The ultimate causes of war between the imperialists find expression in every daily newspaper. It is doubtful, however, whether the ruling classes of the capitalist nations will lose sight of their interests as a whole, as expressed in the absolutely fundamental antagonism to the dictatorship of the proletariat, to enter Into conflicts that inevitably are secondary and can wait. In any case, even if war broke out between the imperialist U.S. and Japan, their differences could be and would be patched up at once (for later resolving) in the event of an attack on the Soviet Union. The greedy calculating moves for greater advantage of the powers would not stop even during such a “holy” war, but would not only be all the more intensified.

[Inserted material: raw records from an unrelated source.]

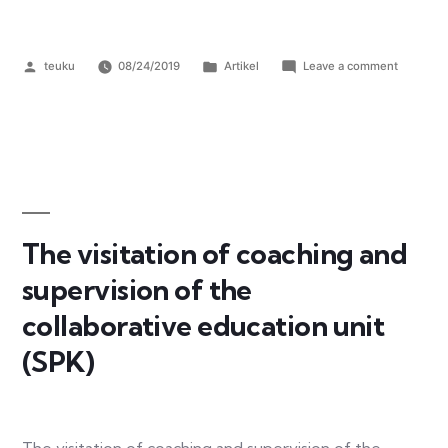
teuku
08/24/2019
Artikel
Leave a comment
The visitation of coaching and
supervision of the
collaborative education unit
(SPK)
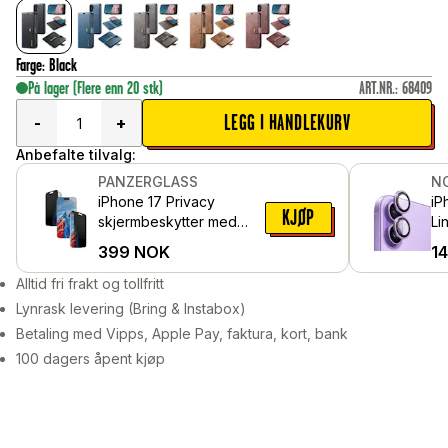
Farge
:
Black
På lager
(Flere enn 20 stk)
ART.NR.
:
68409
LEGG I HANDLEKURV
-
+
Anbefalte tilvalg:
PANZERGLASS
N
iPhone 17 Privacy
iP
KJØP
skjermbeskytter med
Li
installasjonsramme - Ultra
he
399
NOK
1
Wide Fit
al
Alltid fri frakt og tollfritt
Lynrask levering (Bring & Instabox)
Betaling med Vipps, Apple Pay, faktura, kort, bank
100 dagers åpent kjøp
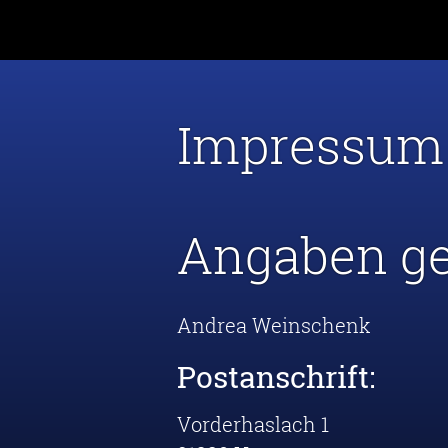
Impressum
Angaben g
Andrea Weinschenk
Postanschrift:
Vorderhaslach 1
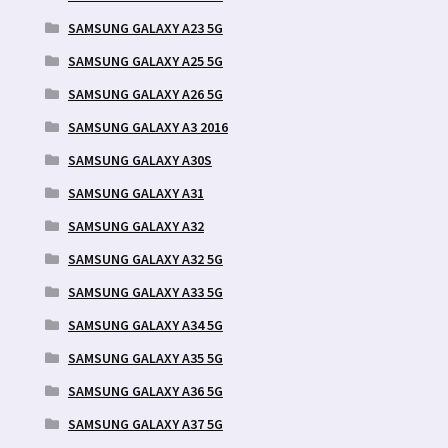
SAMSUNG GALAXY A23 5G
SAMSUNG GALAXY A25 5G
SAMSUNG GALAXY A26 5G
SAMSUNG GALAXY A3 2016
SAMSUNG GALAXY A30S
SAMSUNG GALAXY A31
SAMSUNG GALAXY A32
SAMSUNG GALAXY A32 5G
SAMSUNG GALAXY A33 5G
SAMSUNG GALAXY A34 5G
SAMSUNG GALAXY A35 5G
SAMSUNG GALAXY A36 5G
SAMSUNG GALAXY A37 5G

The League, as the international mart for imperialist bargaining, is demanding its “price” from Japan for Manchuria. That price includes two guarantees: namely, that Japan halt where she is now without adding North China to her conquest, and that the Japanese generals must no longer “stall” in their implied promise to start the world conflagration by attack the Soviet Union. In that case there will be no break between the League and Japan.